Der erste Bogen bezog sich allerdings nur auf das Album insgesamt, was die einzelnen Titel darauf untergehen ließ. Dies erkannte ich recht schnell als etwas zu ungenau und knapp, und so veränderte ich ihn schon wenige Tage darauf.. Auf dem neuen Bogen bewerte ich nun auch die Stücke als solche. Je nach deren Anzahl wächst natürlich auch die Anzahl der Seiten (Eine Seite - fünf Titel).Die Kriterien für die Gesamtbewertung habe ich deshalb stark reduziert, zumal diese besser in den einzelnen Titelbewertungen Platz finden.

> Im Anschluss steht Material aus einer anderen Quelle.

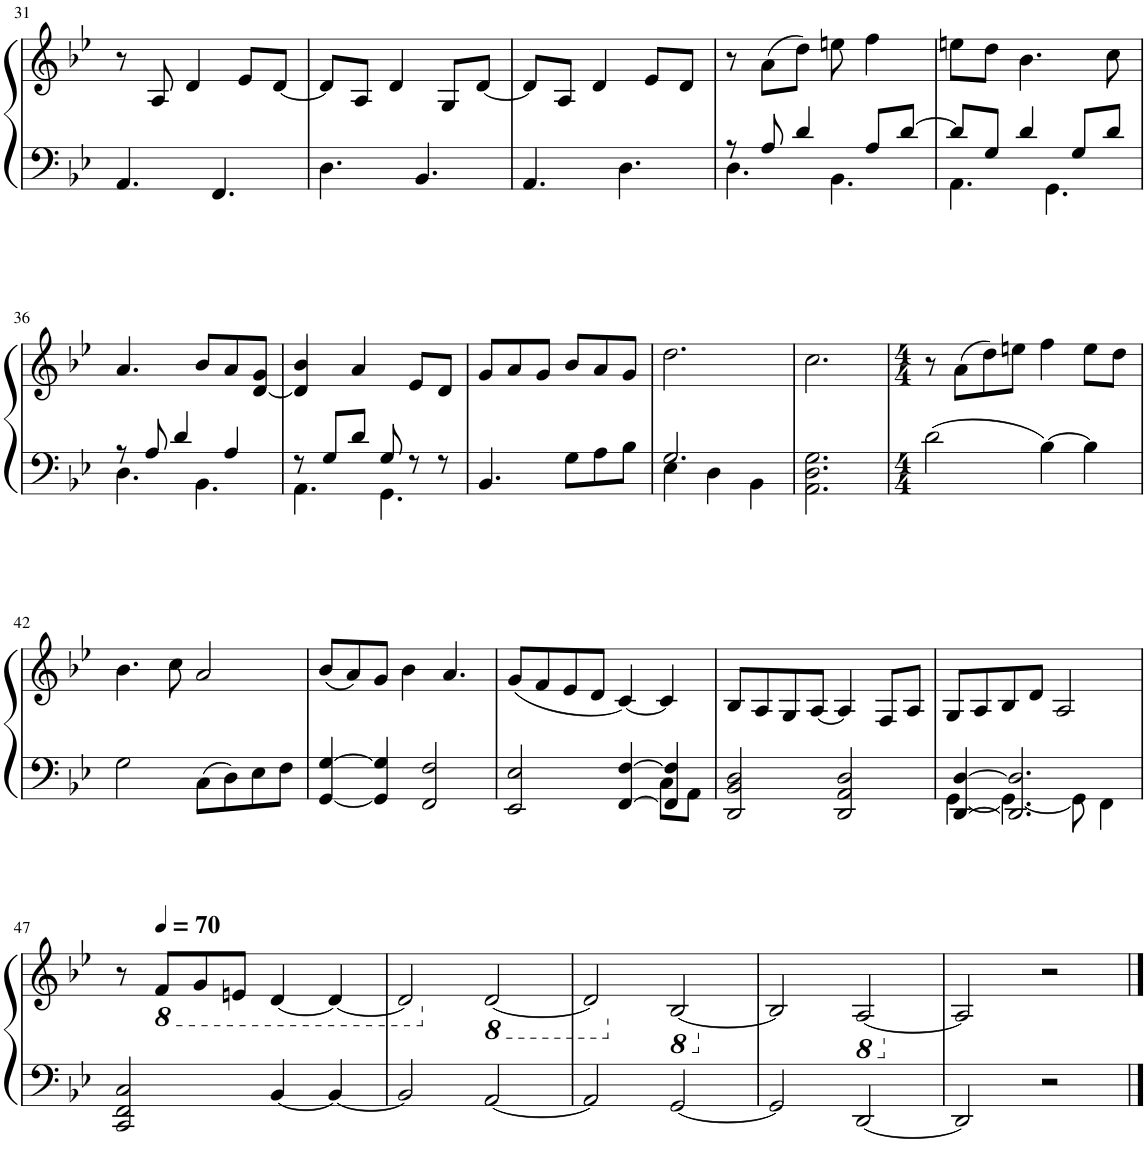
**kern	**kern
*part1	*part1
*staff2	*staff1
*I"Piano	*
*I'Pno.	*
!!LO:PB:g=z
*clefF4	*clefG2
*k[b-e-]	*k[b-e-]
*M6/8	*M6/8
=31	=31
4.AA/	8r
.	8A/
.	4d/
4.FF/	.
.	8e-/L
.	[8d/J
=32	=32
4.D\	8d/L]
.	8A/J
.	4d/
4.BB-/	.
.	8G/L
.	[8d/J
=33	=33
4.AA/	8d/L]
.	8A/J
.	4d/
4.D\	.
.	8e-/L
.	8d/J
=34	=34
*^	*
8r	4.D\	8r
8A/	.	(>8a\L
4d/	.	8dd\J)
.	4.BB-\	8een\
8A/L	.	4ff\
[8d/J	.	.
=35	=35	=35
8d/L]	4.AA\	8een\L
8G/J	.	8dd\J
4d/	.	4.b-\
.	4.GG\	.
8G/L	.	.
8d/J	.	8cc\
!!LO:LB:g=z
=36	=36	=36
8r	4.D\	4.a/
8A/	.	.
4d/	.	.
.	4.BB-\	8b-/L
4A/	.	8a/
.	.	[8d/ 8g/J
=37	=37	=37
8r	4.AA\	4d/] 4b-/
8G/L	.	.
8d/J	.	4a/
8G/	4.GG\	.
8r	.	8e-/L
8r	.	8d/J
*v	*v	*
=38	=38
4.BB-/	8g/L
.	8a/
.	8g/J
8G\L	8b-/L
8A\	8a/
8B-\J	8g/J
=39	=39
*^	*
2.G/	4E-\	2.dd\
.	4D\	.
.	4BB-\	.
*v	*v	*
=40	=40
2.AA\ 2.D\ 2.G\	2.cc\
=41	=41
*M4/4	*M4/4
2d\	8r
.	(>8a\L
.	8dd\)
.	8een\J
[4B-\	4ff\
4B-\]	8ee\L
.	8dd\J
!!LO:LB:g=z
=42	=42
2G\	4.b-\
.	8cc\
8C\L	2a/
8D\	.
8E-\	.
8F\J	.
=43	=43
[4GG/ [4G/	(<8b-/L
.	8a/)
4GG/] 4G/]	8g/J
.	4b-\
2FF/ 2F/	.
.	4.a/
=44	=44
*^	*
2EE-/ 2E-/	2.ryy	(<8g/L
.	.	8f/
.	.	8e-/
.	.	8d/J
[4FF/ [4F/	.	[4c/)
4FF/] 4F/]	8C\L	4c/]
.	8AA\J	.
*v	*v	*
=45	=45
2DD/ 2BB-/ 2D/	8B-/L
.	8A/
.	8G/
.	[8A/J
2DD/ 2AA/ 2D/	4A/]
.	8F/L
.	8A/J
=46	=46
*^	*
[4DD/ [4D/	[4GG\	8G/L
.	.	8A/
2.DD/] 2.D/]	4.GG\_	8B-/
.	.	8d/J
.	.	2A/
.	8GG\]	.
.	4FF\	.
*v	*v	*
!!LO:LB:g=z
=47	=47
2CC/ 2FF/ 2C/	8r
*	*8ba
*	*MM70
.	8F/L
.	8G/
.	8En/J
[4BB-/	[4D/
4BB-/_	4D/_
=48	=48
2BB-/]	2D/]
*	*X8ba
*	*8ba
[2AA/	[2D/
=49	=49
2AA/]	2D/]
*	*X8ba
*	*8ba
[2GG/	[2BB-/
=50	=50
*	*X8ba
2GG/]	2B-/]
*	*8ba
[2DD/	[2AA/
=51	=51
*	*X8ba
2DD/]	2A/]
2r	2r
==	==
*-	*-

Nun habe ich dadurch statt einer Seite gleich zwei, drei oder noch mehr zu beschreibseln. Das hört sich nach mehr Arbeit an, ist aber sehr viel einfacher und schneller (besonderws wichtig, wenn ich die Mucke nicht mag!). Im Idealfall könnte das Album nach ein- bis zweimaligem Hören abgefrühstückt sein, wenn ich wollte. Wobei ich mir das so einfach nicht mache.

Aber dank reichlich vorhandener Notizen schreibe ich den Text für die Review ziemlich fix herunter. Alles, was da hineingehört, habe ich ja nun in der Hand und nicht in meinem unzuverlässigen Bregen.
Einzelbewertung.
Und die Qualitätssicherung funktioniert auch: Da ich die Punkte nach (relativ gesehenen) Fakten vergebe und errechne und Lob wie auch Kritik sammele, habe ich schon manches besser oder auch schlechter bewertet, als es mir subjektiv gefallen hatte.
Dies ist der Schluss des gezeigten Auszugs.